Big data problems tend to fall into three categories, namely managing ever increasing volume of data, managing increasing velocity of data, and dealing with greater variety of data structure. It's worth noting that these are categories of problems, not specific problems themselves, and the problems within the categories are sufficiently varied that there is no solution for everyone. Moreover these solutions are hardly without their own significant costs. All too often I have seen programs like Hadoop pushed as a general solution without attention to these costs and the result is usually something that is overly complex and hard to maintain, may be slow, and doesn't work very well.
So the first point worth noting is that big data solutions are specialist solutions, while relational database solutions for OLTP and analytics are generalist solutions. Usually those who are smart start with the generalist solutions and move to the specialist solutions unless they know out of the box that the specialist solutions address a specific problem they know they have. No, Hadoop does not make a great general ETL platform.....
One of the key things to note is that Hadoop is built to solve all three problems simultaneously. This means that you effectively buy into a lot of other costs if you are trying to solve only one of the V problems with it.
The single largest cost comes from the solutions to the variety of data issues. PostgreSQL and other relational data solutions provide very good guarantees on the data because they enforce a lack of variety. You force a schema on write and if that is violated, you throw an error. Hadoop enforces a schema on read, and so you can store data and then try to read it, and get a lot of null answers back because the data didn't fit your expectations. Ouch. But that's very helpful when trying to make sense of a lot of non-structured data.

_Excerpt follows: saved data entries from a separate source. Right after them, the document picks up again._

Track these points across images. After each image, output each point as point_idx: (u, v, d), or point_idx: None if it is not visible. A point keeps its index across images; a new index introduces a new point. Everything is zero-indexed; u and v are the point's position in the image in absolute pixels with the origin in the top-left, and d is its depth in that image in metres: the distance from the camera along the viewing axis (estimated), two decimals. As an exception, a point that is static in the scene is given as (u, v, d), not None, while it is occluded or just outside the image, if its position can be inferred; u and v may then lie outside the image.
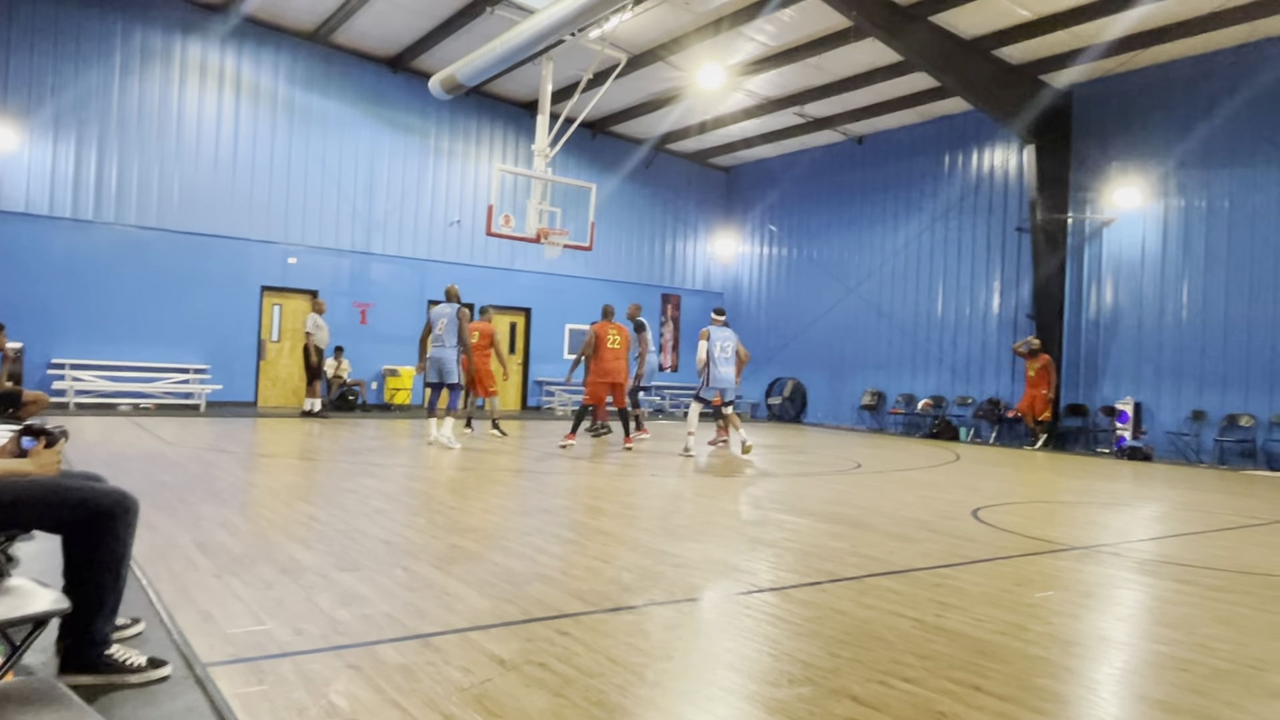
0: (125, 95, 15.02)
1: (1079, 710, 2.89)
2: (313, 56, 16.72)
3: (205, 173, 15.76)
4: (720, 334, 10.90)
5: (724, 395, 11.07)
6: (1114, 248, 15.05)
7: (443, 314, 10.87)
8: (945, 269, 17.62)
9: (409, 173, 17.92)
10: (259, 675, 2.82)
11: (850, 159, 19.61)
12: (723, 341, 10.88)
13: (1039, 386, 14.84)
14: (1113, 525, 7.04)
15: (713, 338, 10.78)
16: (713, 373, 10.75)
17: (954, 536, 6.01)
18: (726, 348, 10.91)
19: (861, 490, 8.42)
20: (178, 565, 4.22)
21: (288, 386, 16.75)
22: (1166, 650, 3.58)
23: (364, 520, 5.65)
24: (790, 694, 2.88)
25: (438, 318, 10.89)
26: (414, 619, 3.52)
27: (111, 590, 2.70)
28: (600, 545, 5.21)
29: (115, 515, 2.67)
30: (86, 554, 2.65)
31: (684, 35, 14.83)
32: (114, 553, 2.68)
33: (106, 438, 10.03)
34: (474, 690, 2.77)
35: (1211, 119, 13.72)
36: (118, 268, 14.89)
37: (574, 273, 19.64)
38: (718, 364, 10.76)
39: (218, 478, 7.27)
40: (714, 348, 10.76)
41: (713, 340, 10.77)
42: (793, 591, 4.26)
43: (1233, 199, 13.59)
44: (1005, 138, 16.31)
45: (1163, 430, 14.08)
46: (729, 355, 10.93)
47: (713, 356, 10.74)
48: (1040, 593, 4.47)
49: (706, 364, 10.73)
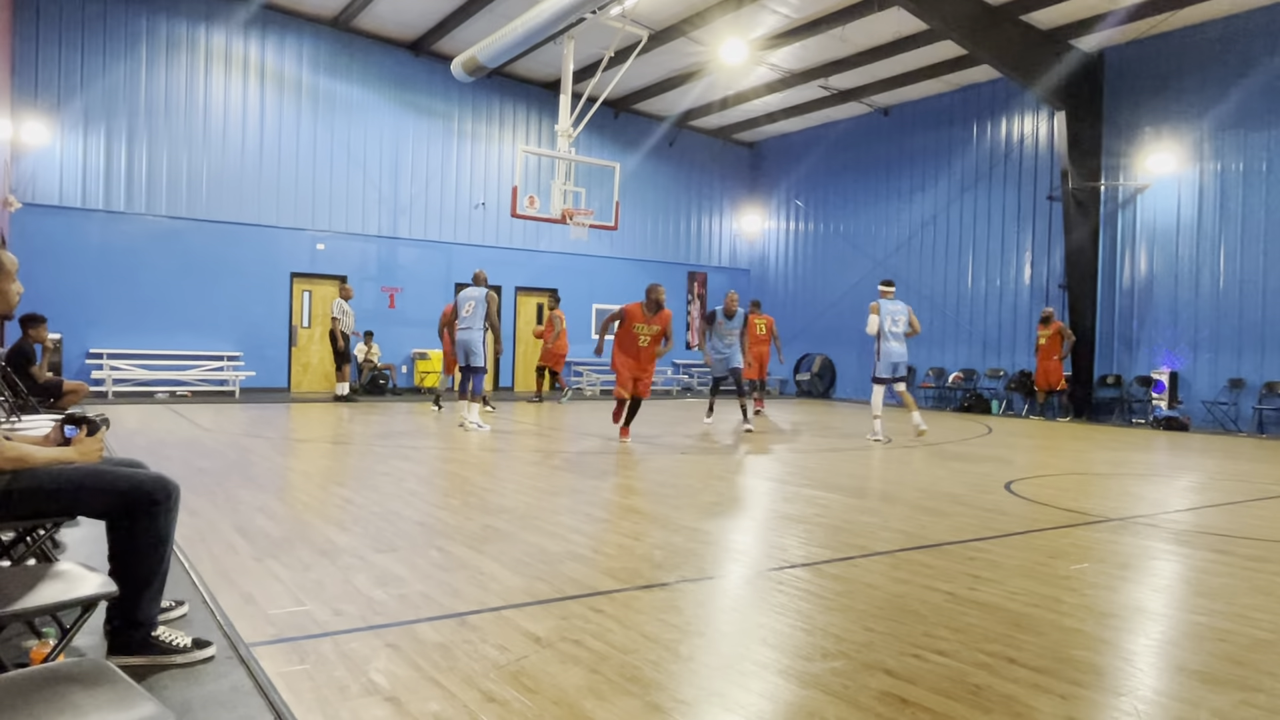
0: (152, 87, 15.18)
1: (1115, 682, 2.87)
2: (335, 42, 16.77)
3: (233, 161, 15.91)
4: (890, 306, 10.32)
5: (896, 371, 10.42)
6: (1148, 214, 14.77)
7: (470, 297, 10.91)
8: (975, 240, 17.40)
9: (433, 156, 17.97)
10: (300, 655, 2.88)
11: (876, 131, 19.37)
12: (894, 314, 10.30)
13: (1050, 355, 14.64)
14: (1148, 496, 6.96)
15: (883, 310, 10.24)
16: (883, 347, 10.26)
17: (987, 510, 5.98)
18: (898, 320, 10.32)
19: (892, 465, 8.39)
20: (218, 549, 4.30)
21: (319, 372, 16.95)
22: (1205, 621, 3.54)
23: (398, 502, 5.72)
24: (824, 668, 2.89)
25: (464, 301, 10.93)
26: (450, 598, 3.57)
27: (156, 573, 2.77)
28: (632, 524, 5.24)
29: (157, 500, 2.73)
30: (130, 538, 2.71)
31: (706, 9, 14.69)
32: (156, 537, 2.74)
33: (145, 425, 10.22)
34: (510, 667, 2.81)
35: (1246, 80, 13.38)
36: (150, 258, 15.11)
37: (599, 252, 19.63)
38: (889, 338, 10.23)
39: (254, 463, 7.39)
40: (884, 321, 10.22)
41: (883, 313, 10.23)
42: (824, 566, 4.27)
43: (1270, 161, 13.27)
44: (1034, 105, 16.02)
45: (1199, 399, 13.86)
46: (900, 329, 10.32)
47: (884, 330, 10.21)
48: (1075, 565, 4.44)
49: (878, 339, 10.28)
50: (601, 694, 2.62)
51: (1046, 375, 14.72)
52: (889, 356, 10.28)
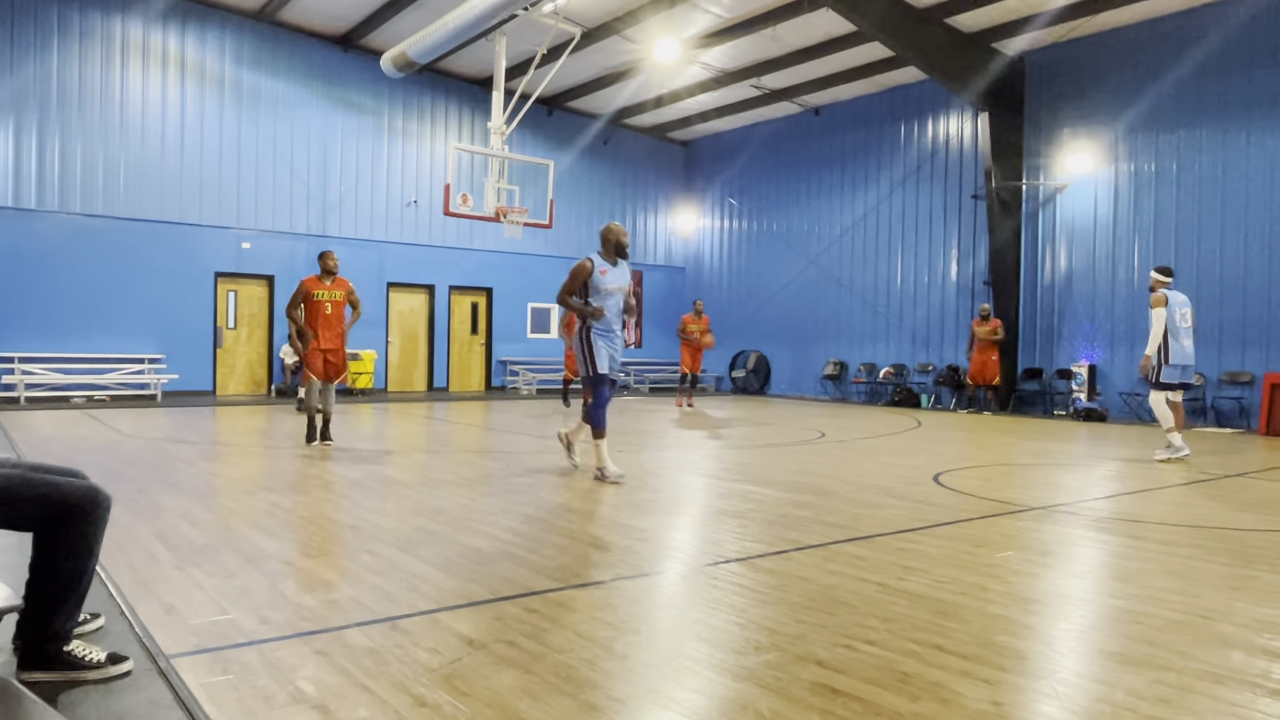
0: (65, 79, 14.58)
1: (1038, 665, 2.96)
2: (259, 35, 16.33)
3: (152, 157, 15.38)
4: (1177, 298, 8.69)
5: (1184, 376, 8.74)
6: (1067, 213, 15.28)
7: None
8: (904, 238, 17.78)
9: (363, 153, 17.64)
10: (224, 665, 2.80)
11: (808, 130, 19.65)
12: (1181, 308, 8.69)
13: (990, 351, 15.06)
14: (1069, 485, 7.20)
15: (1170, 304, 8.60)
16: (1173, 348, 8.54)
17: (916, 501, 6.11)
18: (1186, 315, 8.71)
19: (825, 459, 8.52)
20: (138, 558, 4.15)
21: (246, 374, 16.51)
22: (1121, 604, 3.68)
23: (328, 506, 5.60)
24: (757, 661, 2.92)
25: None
26: (381, 602, 3.50)
27: (75, 587, 2.66)
28: (568, 522, 5.22)
29: (85, 510, 2.62)
30: (51, 549, 2.60)
31: (638, 8, 14.71)
32: (79, 549, 2.64)
33: (60, 431, 9.82)
34: (443, 670, 2.77)
35: (1157, 84, 13.94)
36: (65, 257, 14.52)
37: (534, 251, 19.51)
38: (1179, 335, 8.57)
39: (177, 468, 7.15)
40: (1173, 316, 8.59)
41: (1171, 306, 8.58)
42: (759, 561, 4.31)
43: (1180, 162, 13.84)
44: (960, 106, 16.44)
45: (1116, 391, 14.40)
46: (1189, 325, 8.73)
47: (1173, 327, 8.56)
48: (1000, 553, 4.56)
49: (1165, 339, 8.57)
50: (536, 695, 2.60)
51: (983, 370, 15.11)
52: (1179, 358, 8.61)
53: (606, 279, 6.77)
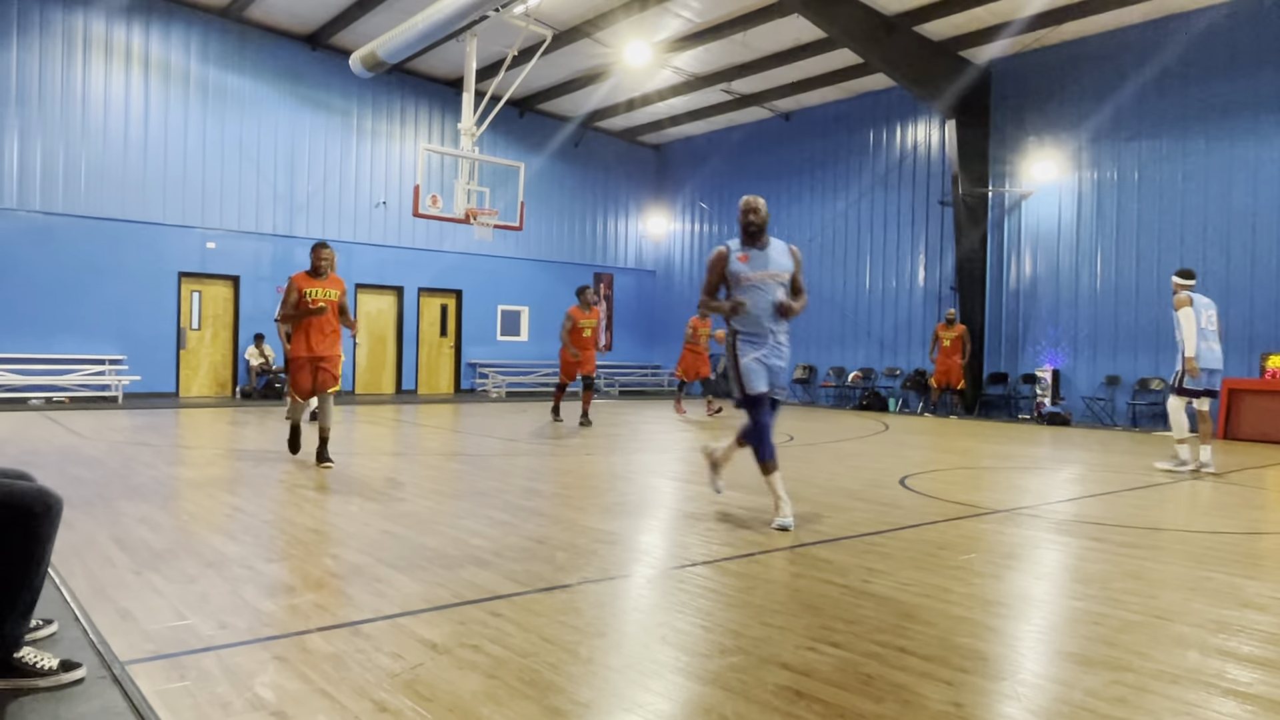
0: (25, 75, 14.29)
1: (999, 667, 2.99)
2: (225, 33, 16.12)
3: (115, 155, 15.12)
4: (1201, 301, 8.37)
5: (1209, 382, 8.36)
6: (1032, 220, 15.50)
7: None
8: (872, 243, 17.93)
9: (331, 153, 17.47)
10: (180, 671, 2.75)
11: (778, 136, 19.76)
12: (1207, 310, 8.40)
13: (954, 355, 15.21)
14: (1032, 488, 7.29)
15: (1195, 305, 8.25)
16: (1200, 350, 8.21)
17: (882, 504, 6.16)
18: (1211, 318, 8.42)
19: (793, 462, 8.55)
20: (94, 563, 4.07)
21: (210, 376, 16.28)
22: (1082, 606, 3.72)
23: (292, 509, 5.53)
24: (722, 664, 2.92)
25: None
26: (343, 607, 3.46)
27: (25, 591, 2.60)
28: (534, 526, 5.19)
29: (35, 513, 2.57)
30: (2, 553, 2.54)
31: (610, 11, 14.71)
32: (29, 553, 2.58)
33: (17, 434, 9.61)
34: (405, 676, 2.74)
35: (1119, 93, 14.19)
36: (23, 255, 14.22)
37: (504, 253, 19.43)
38: (1204, 338, 8.28)
39: (137, 472, 7.03)
40: (1199, 317, 8.26)
41: (1196, 308, 8.24)
42: (726, 564, 4.32)
43: (1141, 170, 14.09)
44: (928, 113, 16.61)
45: (1080, 395, 14.62)
46: (1214, 328, 8.44)
47: (1200, 329, 8.27)
48: (964, 555, 4.61)
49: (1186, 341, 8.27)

Now, solutions to check out first if you are faced with volume and velocity problems include Postgres-XL and similar shard/clustering solutions but these really require good data partitioning criteria. If your data set is highly interrelated, it may not be a good solution because cross-node joins are expensive. Also you wouldn't use these for smallish datasets either, certainly not if they are under a TB since the complexity cost of these solutions is not lightly undertaken either.
Premature optimization is the root of all evil and big data solutions have their place. However don't use them just because they are cool or new, or resume-building. They are specialist tools and overuse creates more problems than underuse.